The project, estimated to cost R287-million, would be a major boost for the area.

The Bay municipality and Coega Development Corporation (CDC) are exploring various funding options for the expansion of the logistics park, according to the city’s economic development, tourism and agriculture head, Anele Qaba.

These include turning to the provincial government and the Department of Trade and Industry (DTI) for help.

Qaba said two of the tenants – polymer parts company Rehau and plastic component specialists QPlas – had told the city they wanted to expand due to new contracts received.

“Rehau is a German first-tier investor in the Logistics Park [that] required an expansion to its existing manufacturing warehouse to meet the current and future requirements of VWSA, Mercedes-Benz SA and other client requirements,” Qaba reported.

“Rehau indicated their interest to extend the facility to accommodate their new paint-line extension as well as an extension to the logistics hall.”

Qaba said QPlas had outgrown its space and started using an adjacent warehouse.

The company still needed 5000m² to be built.

QPlas owner Tom du Toit said the company was pumping R42-million into its expansion to accommodate its VW contract and had already spent R30-million to accommodate its Mercedes contract.

Du Toit said the expansions would boost jobs from 38 to more than 100 by mid-2017.

The metro and CDC are looking for funding to expand Precinct A, expected to cost about R239.8-million in total.

That is where all the companies are situated at present.

The expansion will include the construction of warehouses, an electrical substation upgrade, and an upgrade of reservoirs and the pump station.

“Developments on the parcel of land have reached a stage where there is additional pressure to invest in key economic infrastructure for better delivery of essential services and utilities, such as electricity, water, a fire-ring, internal roads and more,” Qaba said.

He said the installation of infrastructure in Precinct B, which is currently a vacant piece of land, was also required.

“An estimated 126.4ha is still available in Precinct B for development to accommodate new suppliers in the automotive and other manufacturing sectors.

“To ensure future development, Precinct B must be opened and cleared.

“This will ensure that the area can be marketed as serviceable land and stimulate investment and economic growth within the area,” Qaba wrote.

The infrastructure costs for Precinct B are estimated at R46.7million.

CDC spokesman Ayanda Vilakazi said the corporation was working with the municipality, the province, and the DTI to secure funding.
- - -
■ **STATED GOAL A**: According to the logistics park article, how much was QPlas putting into its expansion to accommodate its VW contract?
The logistics park article and the records that follow it are unrelated material.
- - -
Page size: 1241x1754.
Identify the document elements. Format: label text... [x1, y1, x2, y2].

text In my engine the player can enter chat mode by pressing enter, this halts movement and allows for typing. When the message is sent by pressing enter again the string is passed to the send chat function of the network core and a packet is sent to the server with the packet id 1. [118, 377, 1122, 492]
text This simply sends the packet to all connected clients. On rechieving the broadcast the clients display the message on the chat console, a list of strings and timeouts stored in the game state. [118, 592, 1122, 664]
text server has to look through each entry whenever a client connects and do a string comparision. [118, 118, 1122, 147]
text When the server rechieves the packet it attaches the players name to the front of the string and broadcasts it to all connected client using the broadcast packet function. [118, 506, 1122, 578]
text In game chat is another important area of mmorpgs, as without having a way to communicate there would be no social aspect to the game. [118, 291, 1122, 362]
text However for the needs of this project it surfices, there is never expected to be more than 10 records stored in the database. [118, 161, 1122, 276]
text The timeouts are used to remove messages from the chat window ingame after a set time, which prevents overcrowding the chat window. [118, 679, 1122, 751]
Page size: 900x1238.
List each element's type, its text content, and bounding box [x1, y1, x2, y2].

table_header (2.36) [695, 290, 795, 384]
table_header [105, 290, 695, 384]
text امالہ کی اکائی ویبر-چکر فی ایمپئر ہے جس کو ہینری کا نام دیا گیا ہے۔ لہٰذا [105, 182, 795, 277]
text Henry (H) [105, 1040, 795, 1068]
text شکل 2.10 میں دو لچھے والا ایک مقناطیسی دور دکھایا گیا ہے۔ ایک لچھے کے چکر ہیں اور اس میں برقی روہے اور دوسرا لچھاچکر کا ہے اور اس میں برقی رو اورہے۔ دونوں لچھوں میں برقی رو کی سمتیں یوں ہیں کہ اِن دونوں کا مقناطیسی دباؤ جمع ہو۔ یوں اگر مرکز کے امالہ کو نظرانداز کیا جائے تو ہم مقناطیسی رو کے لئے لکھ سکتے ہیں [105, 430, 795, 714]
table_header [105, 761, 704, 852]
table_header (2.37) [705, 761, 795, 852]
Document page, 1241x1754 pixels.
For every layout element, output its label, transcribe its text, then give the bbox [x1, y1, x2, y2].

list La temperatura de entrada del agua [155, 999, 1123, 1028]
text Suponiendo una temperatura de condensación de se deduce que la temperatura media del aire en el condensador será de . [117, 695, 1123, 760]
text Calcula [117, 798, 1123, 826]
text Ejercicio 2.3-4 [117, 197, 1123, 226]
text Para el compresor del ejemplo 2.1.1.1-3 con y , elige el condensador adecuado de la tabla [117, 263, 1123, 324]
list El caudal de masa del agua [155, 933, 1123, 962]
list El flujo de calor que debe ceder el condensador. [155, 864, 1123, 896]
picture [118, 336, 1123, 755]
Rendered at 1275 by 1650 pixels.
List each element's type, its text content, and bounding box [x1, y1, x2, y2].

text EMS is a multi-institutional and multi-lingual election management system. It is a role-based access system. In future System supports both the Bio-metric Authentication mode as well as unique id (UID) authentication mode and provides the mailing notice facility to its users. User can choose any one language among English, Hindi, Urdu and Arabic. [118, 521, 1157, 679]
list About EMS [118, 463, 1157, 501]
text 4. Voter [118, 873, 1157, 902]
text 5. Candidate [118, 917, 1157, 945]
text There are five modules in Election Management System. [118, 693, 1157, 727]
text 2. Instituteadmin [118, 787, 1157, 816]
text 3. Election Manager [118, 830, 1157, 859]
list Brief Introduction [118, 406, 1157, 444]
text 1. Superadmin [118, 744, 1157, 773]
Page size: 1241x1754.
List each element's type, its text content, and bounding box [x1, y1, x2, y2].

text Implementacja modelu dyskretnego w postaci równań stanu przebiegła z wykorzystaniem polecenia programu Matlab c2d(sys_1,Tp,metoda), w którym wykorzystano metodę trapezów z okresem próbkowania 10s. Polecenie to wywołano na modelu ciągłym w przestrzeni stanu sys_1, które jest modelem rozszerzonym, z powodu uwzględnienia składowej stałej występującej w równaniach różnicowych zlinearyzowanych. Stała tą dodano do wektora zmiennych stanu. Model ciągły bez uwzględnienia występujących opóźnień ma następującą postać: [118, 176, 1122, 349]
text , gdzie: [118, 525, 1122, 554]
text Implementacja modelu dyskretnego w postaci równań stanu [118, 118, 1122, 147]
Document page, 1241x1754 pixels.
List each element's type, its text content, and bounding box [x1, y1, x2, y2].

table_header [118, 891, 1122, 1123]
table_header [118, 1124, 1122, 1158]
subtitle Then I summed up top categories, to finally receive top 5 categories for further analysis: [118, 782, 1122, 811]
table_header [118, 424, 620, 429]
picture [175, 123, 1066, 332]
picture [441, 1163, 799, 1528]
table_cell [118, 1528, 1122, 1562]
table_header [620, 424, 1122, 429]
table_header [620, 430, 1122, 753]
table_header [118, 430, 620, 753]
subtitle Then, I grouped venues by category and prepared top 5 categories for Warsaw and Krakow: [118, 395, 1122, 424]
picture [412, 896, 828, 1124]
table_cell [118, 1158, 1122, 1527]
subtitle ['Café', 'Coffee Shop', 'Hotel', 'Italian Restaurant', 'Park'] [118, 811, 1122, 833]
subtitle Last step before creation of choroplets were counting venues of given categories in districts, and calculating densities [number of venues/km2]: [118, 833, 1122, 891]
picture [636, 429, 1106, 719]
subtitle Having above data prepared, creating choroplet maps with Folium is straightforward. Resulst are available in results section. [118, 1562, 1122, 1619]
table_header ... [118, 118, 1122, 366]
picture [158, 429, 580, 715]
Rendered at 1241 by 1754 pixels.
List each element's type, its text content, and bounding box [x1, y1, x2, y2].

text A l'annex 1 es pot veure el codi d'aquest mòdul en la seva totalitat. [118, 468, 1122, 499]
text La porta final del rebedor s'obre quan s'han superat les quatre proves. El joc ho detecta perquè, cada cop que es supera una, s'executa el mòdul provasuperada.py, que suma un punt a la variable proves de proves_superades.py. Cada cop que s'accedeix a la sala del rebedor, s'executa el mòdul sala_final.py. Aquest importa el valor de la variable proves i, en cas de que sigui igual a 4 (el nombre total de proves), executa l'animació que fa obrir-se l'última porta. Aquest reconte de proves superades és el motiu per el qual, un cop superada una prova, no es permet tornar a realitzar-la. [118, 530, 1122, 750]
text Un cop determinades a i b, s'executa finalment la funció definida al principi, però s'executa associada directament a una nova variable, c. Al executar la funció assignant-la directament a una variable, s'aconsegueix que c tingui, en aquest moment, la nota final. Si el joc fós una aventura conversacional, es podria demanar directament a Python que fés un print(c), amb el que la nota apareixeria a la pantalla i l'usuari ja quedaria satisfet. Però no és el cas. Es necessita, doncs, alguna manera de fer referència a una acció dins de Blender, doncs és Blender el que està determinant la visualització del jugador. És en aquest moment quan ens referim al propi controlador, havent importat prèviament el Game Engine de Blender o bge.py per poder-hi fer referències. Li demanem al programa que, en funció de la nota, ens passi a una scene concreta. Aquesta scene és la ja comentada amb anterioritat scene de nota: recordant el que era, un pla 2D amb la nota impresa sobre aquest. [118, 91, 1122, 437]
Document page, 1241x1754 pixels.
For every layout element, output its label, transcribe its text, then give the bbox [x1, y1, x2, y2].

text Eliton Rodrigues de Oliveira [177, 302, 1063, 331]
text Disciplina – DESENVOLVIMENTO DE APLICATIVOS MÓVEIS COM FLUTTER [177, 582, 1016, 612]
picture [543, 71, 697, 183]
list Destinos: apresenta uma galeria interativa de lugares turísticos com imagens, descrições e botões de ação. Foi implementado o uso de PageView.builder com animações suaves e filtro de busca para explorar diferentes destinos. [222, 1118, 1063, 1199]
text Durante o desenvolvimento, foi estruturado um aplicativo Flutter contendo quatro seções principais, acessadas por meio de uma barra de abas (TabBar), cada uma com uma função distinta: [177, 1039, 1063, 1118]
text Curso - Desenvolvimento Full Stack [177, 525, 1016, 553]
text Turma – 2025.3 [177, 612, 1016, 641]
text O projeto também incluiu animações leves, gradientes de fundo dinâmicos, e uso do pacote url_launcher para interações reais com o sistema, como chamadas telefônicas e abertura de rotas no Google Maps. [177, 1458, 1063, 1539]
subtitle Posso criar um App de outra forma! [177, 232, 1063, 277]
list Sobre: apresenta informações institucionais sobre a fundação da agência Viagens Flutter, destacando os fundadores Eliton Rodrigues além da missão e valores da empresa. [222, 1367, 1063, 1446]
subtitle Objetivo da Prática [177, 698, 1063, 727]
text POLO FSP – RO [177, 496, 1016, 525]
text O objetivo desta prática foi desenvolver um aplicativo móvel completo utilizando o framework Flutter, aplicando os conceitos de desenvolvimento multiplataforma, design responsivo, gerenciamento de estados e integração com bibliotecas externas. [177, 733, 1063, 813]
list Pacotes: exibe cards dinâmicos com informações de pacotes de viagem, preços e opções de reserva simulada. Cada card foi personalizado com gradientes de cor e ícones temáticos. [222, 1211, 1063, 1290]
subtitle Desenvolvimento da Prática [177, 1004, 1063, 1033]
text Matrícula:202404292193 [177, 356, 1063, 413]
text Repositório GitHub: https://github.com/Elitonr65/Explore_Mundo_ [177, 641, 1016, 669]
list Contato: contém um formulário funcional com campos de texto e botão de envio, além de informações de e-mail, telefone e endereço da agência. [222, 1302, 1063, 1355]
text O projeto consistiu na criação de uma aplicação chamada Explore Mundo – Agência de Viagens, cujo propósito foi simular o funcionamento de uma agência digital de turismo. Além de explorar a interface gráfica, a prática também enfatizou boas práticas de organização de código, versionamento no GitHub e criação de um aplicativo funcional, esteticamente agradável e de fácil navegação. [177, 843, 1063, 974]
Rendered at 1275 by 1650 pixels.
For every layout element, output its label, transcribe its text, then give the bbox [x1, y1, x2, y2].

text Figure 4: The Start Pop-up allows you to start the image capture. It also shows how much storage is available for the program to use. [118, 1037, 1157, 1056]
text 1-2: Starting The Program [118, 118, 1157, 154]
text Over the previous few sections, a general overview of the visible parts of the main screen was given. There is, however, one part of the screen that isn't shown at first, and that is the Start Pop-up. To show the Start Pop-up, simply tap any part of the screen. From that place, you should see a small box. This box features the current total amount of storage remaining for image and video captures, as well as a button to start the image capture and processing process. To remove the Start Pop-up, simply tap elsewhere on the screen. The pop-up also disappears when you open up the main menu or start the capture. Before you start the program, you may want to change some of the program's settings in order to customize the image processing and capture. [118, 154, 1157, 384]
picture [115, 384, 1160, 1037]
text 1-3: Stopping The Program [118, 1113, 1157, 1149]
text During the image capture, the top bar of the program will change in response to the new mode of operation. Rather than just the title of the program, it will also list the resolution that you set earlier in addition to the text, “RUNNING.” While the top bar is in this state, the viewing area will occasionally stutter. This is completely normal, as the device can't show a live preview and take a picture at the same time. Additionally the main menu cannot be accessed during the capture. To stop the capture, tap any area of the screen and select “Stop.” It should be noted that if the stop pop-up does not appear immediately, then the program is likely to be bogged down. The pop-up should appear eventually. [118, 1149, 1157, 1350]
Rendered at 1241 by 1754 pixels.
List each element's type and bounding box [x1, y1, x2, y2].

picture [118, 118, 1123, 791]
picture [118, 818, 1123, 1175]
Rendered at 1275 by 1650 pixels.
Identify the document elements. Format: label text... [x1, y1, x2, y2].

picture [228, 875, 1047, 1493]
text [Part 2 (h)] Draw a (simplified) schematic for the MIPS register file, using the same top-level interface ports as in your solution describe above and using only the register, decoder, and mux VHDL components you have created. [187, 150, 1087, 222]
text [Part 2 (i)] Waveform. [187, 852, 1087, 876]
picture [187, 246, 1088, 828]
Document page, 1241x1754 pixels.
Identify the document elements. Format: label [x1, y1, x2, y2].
- - -
■ **STATED GOAL B**: Transcribe the records from their first line through the line that contains "text In game", including both of those lines.

■ **WRITTEN SOLUTION A**: R42-million.

■ **WRITTEN SOLUTION B**:
Page size: 1241x1754.
Identify the document elements. Format: label text... [x1, y1, x2, y2].

text In my engine the player can enter chat mode by pressing enter, this halts movement and allows for typing. When the message is sent by pressing enter again the string is passed to the send chat function of the network core and a packet is sent to the server with the packet id 1. [118, 377, 1122, 492]
text This simply sends the packet to all connected clients. On rechieving the broadcast the clients display the message on the chat console, a list of strings and timeouts stored in the game state. [118, 592, 1122, 664]
text server has to look through each entry whenever a client connects and do a string comparision. [118, 118, 1122, 147]
text When the server rechieves the packet it attaches the players name to the front of the string and broadcasts it to all connected client using the broadcast packet function. [118, 506, 1122, 578]
text In game chat is another important area of mmorpgs, as without having a way to communicate there would be no social aspect to the game. [118, 291, 1122, 362]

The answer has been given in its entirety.